Killing Mr. Peanut was a rather morbid stunt from the jump – even though it’s sure to be a temporary thing – and now it feels tacky too. Mr. Peanut dying in a fiery crash in one ad, then another for his funeral? It’s certainly bound to put an uncomfortable moment in this Sunday’s festivities. Cashew, anyone?
So let’s have some music from what I consider the best electrified folk band ever that Great Britain gave birth to, Steeleye Span. Over forty years of live performances have produced a lot of excellent soundboard recordings. so let’s start off with a perennial favourite of fans: ‘Tam Lin’ as performed at Fairport Convention’s Cropredy Festival, August of 2006, before finishing with ‘Long Lankin’ from the same festival. Lovely, isn’t it?

************

### Task instructions:
1. Retype the part of the excerpt starting at "So let’s have" and ending at "Lovely, isn’t it?".
2. Rewrite the excerpt's paragraph beginning "So let's have some music" as a short bulleted list, keeping its main facts.

### Material shown:
************

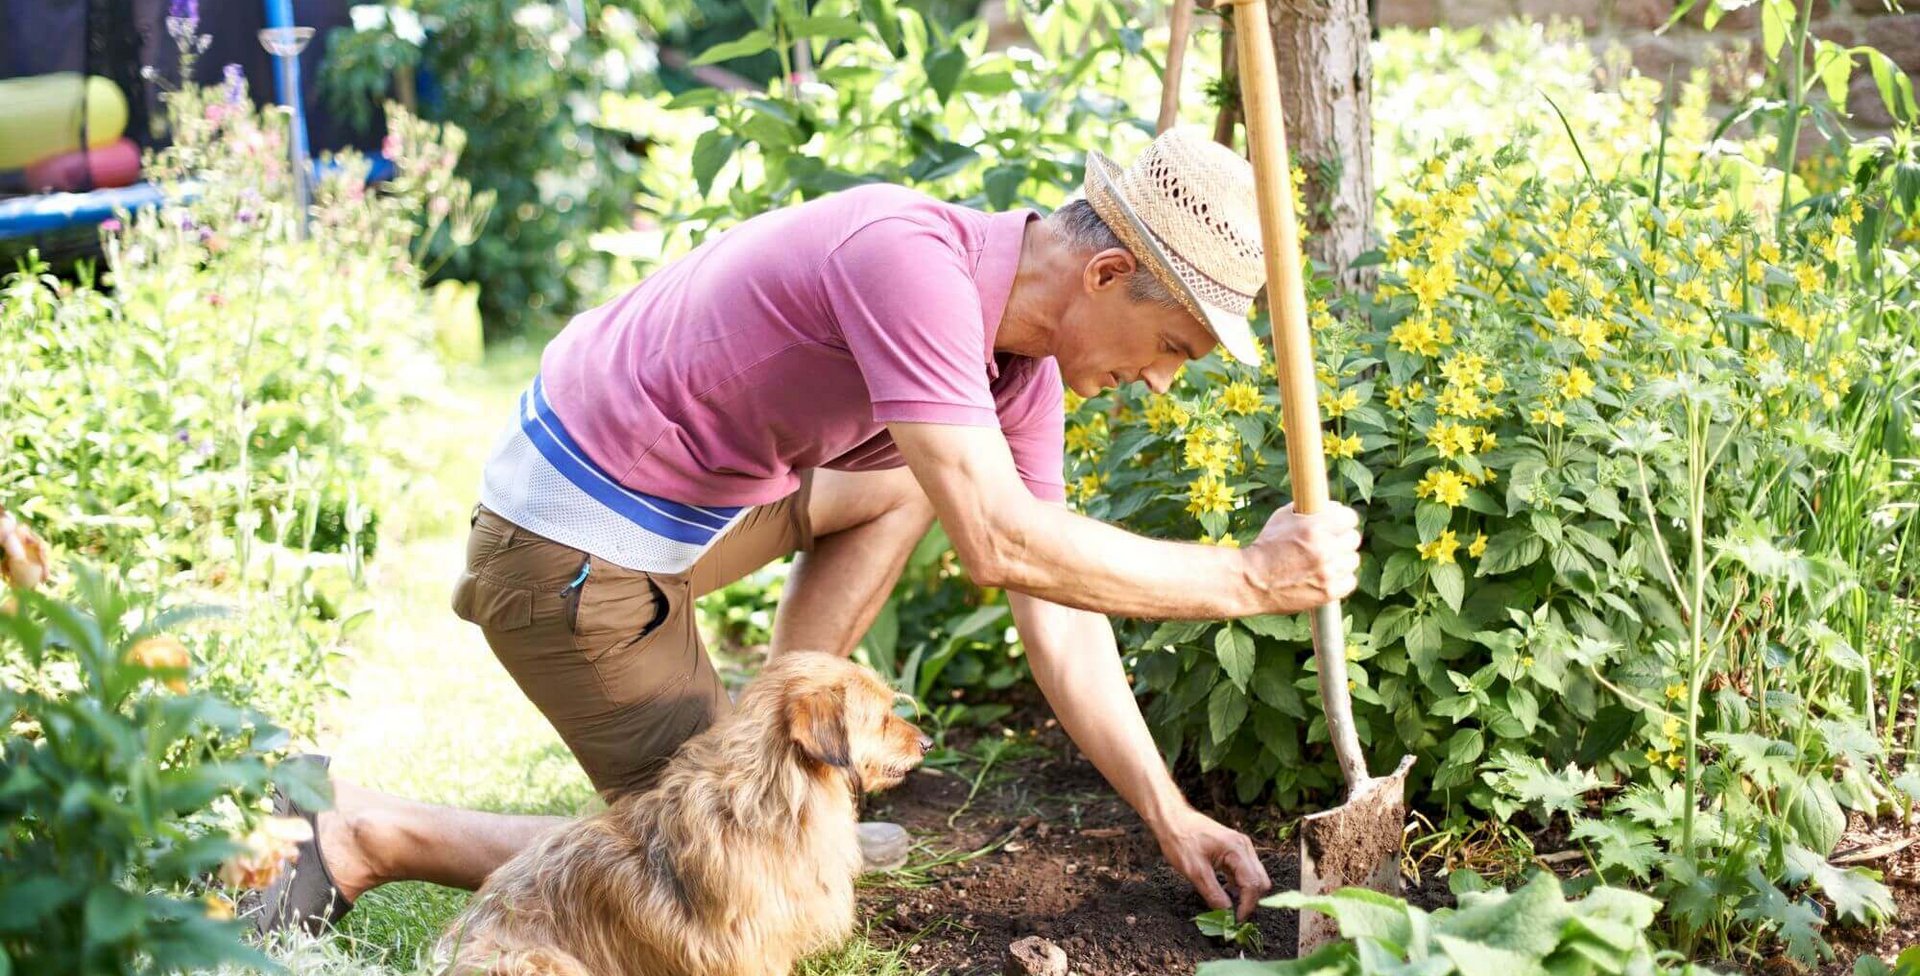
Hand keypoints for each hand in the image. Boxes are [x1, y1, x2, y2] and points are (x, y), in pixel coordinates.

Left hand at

************

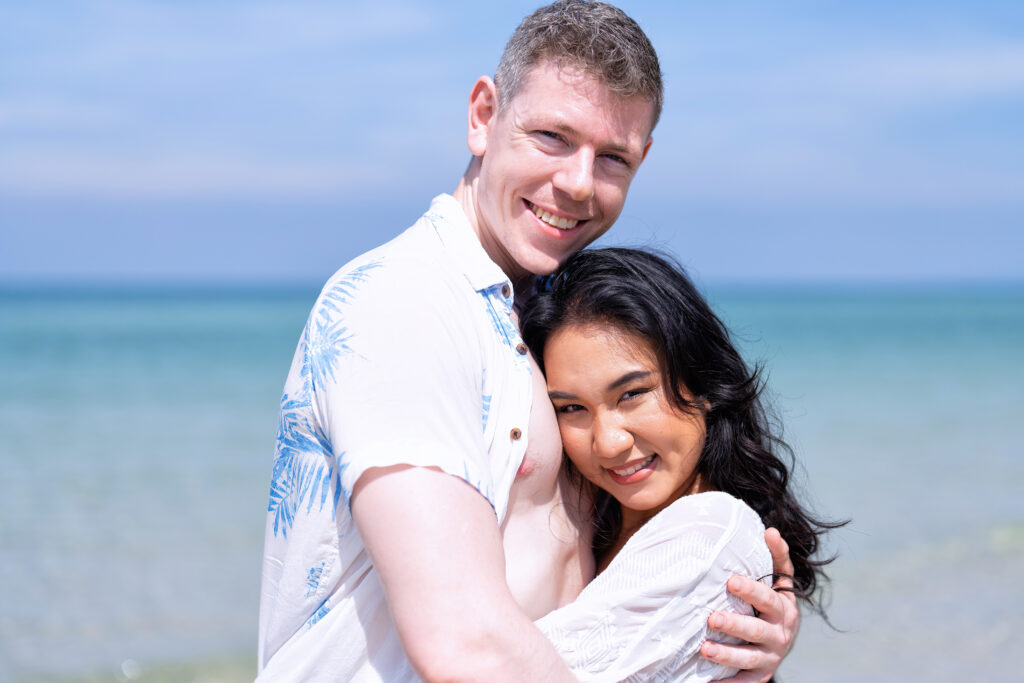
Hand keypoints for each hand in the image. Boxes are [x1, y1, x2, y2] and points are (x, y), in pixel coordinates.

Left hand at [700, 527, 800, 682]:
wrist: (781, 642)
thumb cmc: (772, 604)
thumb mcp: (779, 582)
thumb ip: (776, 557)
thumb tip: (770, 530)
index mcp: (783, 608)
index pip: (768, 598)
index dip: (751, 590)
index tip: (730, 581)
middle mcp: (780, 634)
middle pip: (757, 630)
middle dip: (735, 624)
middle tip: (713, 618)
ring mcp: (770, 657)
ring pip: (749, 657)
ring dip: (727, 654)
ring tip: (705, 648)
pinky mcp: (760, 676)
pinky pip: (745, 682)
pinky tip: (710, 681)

************

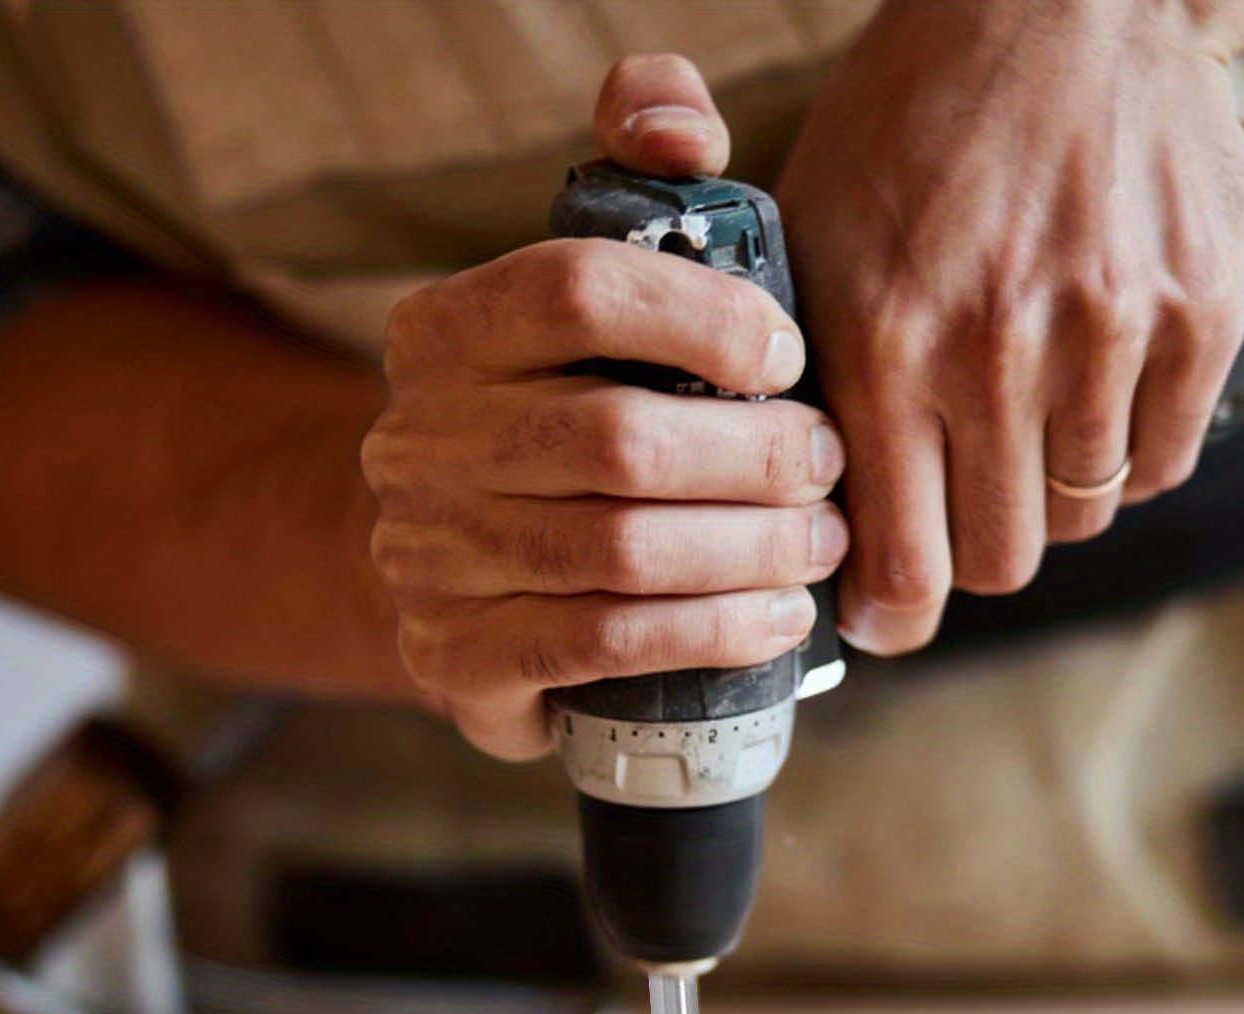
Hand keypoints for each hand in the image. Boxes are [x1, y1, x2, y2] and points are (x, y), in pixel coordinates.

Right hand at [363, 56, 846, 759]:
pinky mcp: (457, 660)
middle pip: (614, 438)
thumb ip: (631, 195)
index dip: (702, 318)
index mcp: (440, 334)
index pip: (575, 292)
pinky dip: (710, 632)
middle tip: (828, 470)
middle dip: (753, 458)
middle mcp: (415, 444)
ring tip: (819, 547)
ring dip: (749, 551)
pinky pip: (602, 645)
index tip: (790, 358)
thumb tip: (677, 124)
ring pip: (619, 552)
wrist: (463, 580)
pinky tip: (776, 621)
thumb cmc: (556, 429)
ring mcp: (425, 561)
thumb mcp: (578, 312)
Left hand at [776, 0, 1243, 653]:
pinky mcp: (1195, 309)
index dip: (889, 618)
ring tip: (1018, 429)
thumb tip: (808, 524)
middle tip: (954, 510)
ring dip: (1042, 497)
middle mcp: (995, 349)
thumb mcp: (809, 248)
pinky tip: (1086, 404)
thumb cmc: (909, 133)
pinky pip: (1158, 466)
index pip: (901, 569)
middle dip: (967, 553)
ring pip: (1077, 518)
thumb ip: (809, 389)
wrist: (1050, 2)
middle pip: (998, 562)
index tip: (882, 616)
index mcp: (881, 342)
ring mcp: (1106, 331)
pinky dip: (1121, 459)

************

### Task-by-task outputs:
1.
So let’s have some music from what I consider the best electrified folk band ever that Great Britain gave birth to, Steeleye Span. Over forty years of live performances have produced a lot of excellent soundboard recordings. so let’s start off with a perennial favourite of fans: ‘Tam Lin’ as performed at Fairport Convention’s Cropredy Festival, August of 2006, before finishing with ‘Long Lankin’ from the same festival. Lovely, isn’t it?

2.
- Music from Steeleye Span, which the writer considers the best electrified folk band to come out of Great Britain
- Over forty years of live performances have produced many excellent soundboard recordings
- First up: "Tam Lin," a perennial fan favorite, performed at Fairport Convention's Cropredy Festival in August 2006
- Last: "Long Lankin," from the same festival